Saturday, April 26, 2014

Remembering Marianne Hoppe


Marianne Stefanie Paula Henni Gertrud Hoppe was born on April 26, 1909 in Rostock, Mecklenburg-Vorpommern Germany. Hoppe became a leading lady of stage and films in Germany. She was born into a wealthy land owning family and was initially privately educated on her father's private estate. Later she attended school in Berlin and in Weimar, where she began to attend theatre.
 
Hoppe first performed at 17 as a member of Berlin's Deutsches Theater under director Max Reinhardt.
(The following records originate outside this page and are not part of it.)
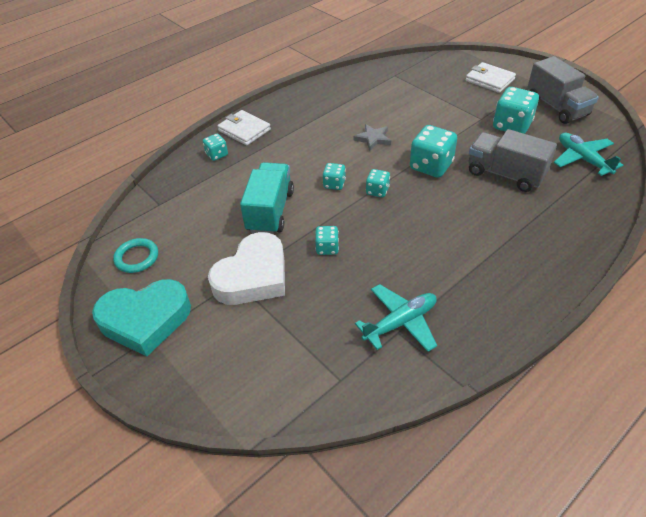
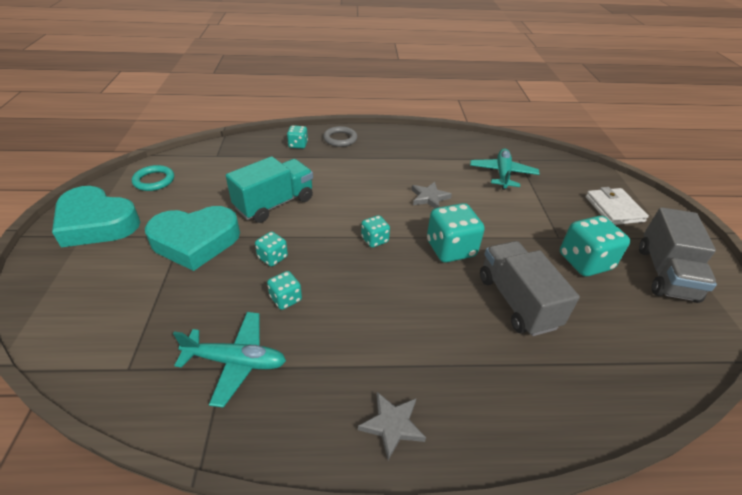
camera: 35 degrees right, 5 degrees down
(244, 130) = (340, 139): white wallet -> grey ring
(253, 276) = (195, 241): white heart -> turquoise heart
(334, 184) = (348, 213): turquoise dice -> turquoise dice (286, 299)
(526, 286) = (392, 425): none -> grey star
(582, 159) = (632, 343): turquoise plane -> turquoise plane (502, 174)

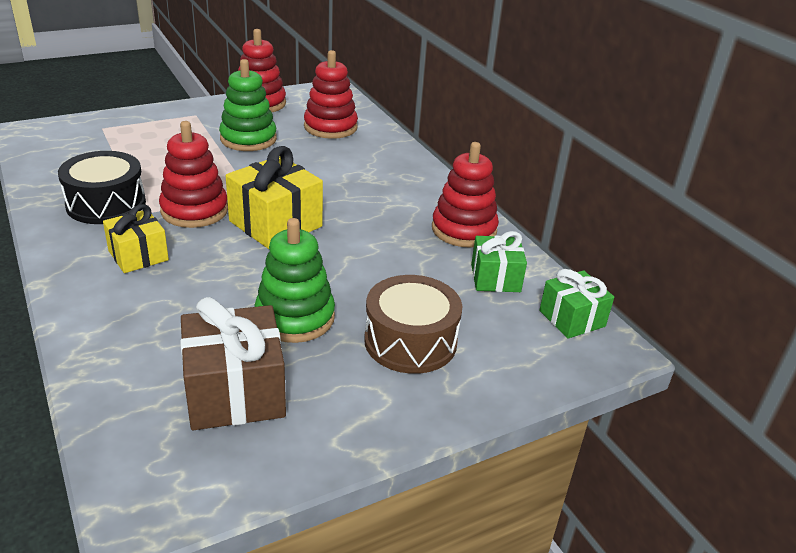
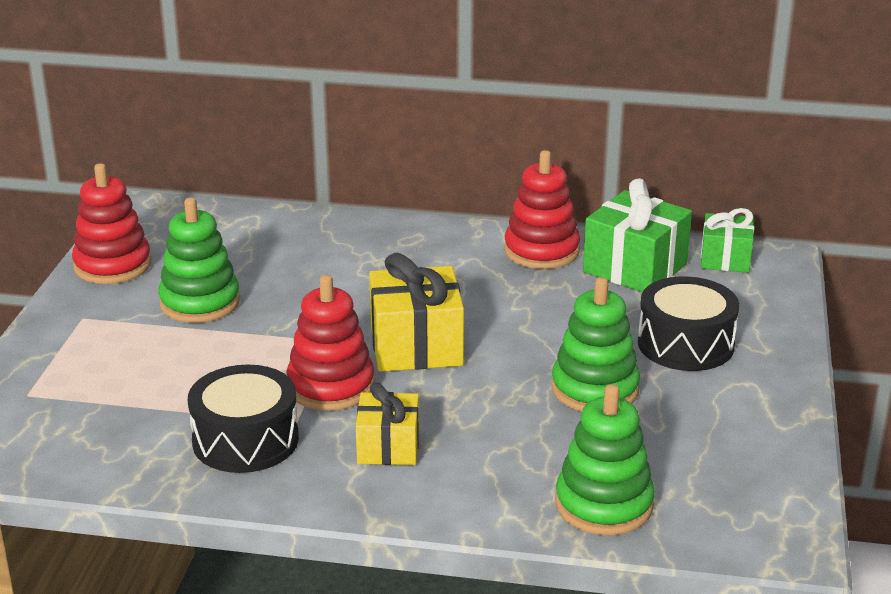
camera: 50 degrees left, 5 degrees down
(131, 377) = (604, 504): none -> green stacking toy
(235, 392) = (676, 454): brown gift -> none
(330, 127) = (239, 243): red stacking toy -> none
(410, 341) = (685, 344): brown drum -> black drum
(495, 278) = (635, 268): green gift -> green gift, size x1.59

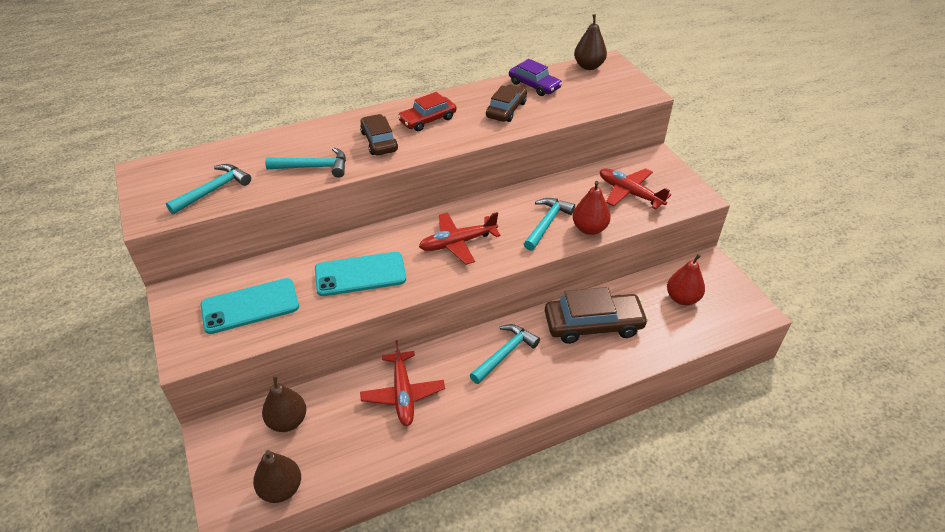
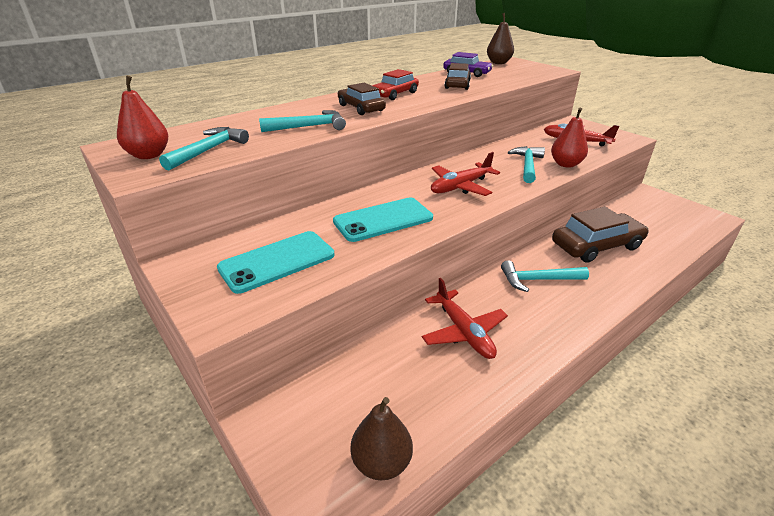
camera: 15 degrees left, 10 degrees down
(287, 421) = (351, 384): brown pear -> none
(505, 353) = (538, 280): turquoise hammer -> turquoise hammer turned 120 degrees counterclockwise
(682, 298) = (650, 217): red pear -> red pear (149, 155)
In 1935 she was hired by the controversial German actor and Director of the Prussian State Theatre under the Third Reich, Gustav Gründgens [1899-1963]. They were married from 1936-1946. One of the characters in the film Mephisto is based on her. Another is based on Gründgens. Hoppe made no secret of her contacts with the Nazi elite in the 1930s and 40's, including being invited to dinner by Hitler. Her role in “Der Schimmelreiter” (“The Rider of the White Horse”, 1933) made her famous almost overnight, while her "Aryan" face made her a darling of the Nazi elite. Later Hoppe would label this period of her life as "the black page in my golden book".
 
During her time acting at the home of the Prussian State Theatre, the Schauspielhaus, Hoppe developed her analytical approach to acting, which she stated consisted in her "taking apart every sentence" and giving the use of language a brilliance. This method was to be associated with Hoppe throughout her working life. 1946 her only child Benedict Hoppe was born from an affair with British journalist Ralph Izzard.
 
Four years later after her divorce from Gründgens, Hoppe had a great success as Blanche Dubois in Tennessee Williams's A Streetcar Named Desire, and increasingly played avant-garde roles, written by authors such as Heiner Muller (“Quartett”, 1994) and Thomas Bernhard, who became her partner in private life as well. She became a favorite of the young and iconoclastic directors Claus Peymann, Robert Wilson and Frank Castorf. She would appear in two Euro-westerns: “The Treasure of Silver Lake” (1962) as Mrs. Butler and “Massacre at Marble City” (1963) as Mrs. Brendel.
 
Hoppe died in Siegsdorf, Oberbayern, Bavaria, on October 23, 2002 from natural causes, aged 93.
 
Today we remember Marianne Hoppe on what would have been her 105th birthday.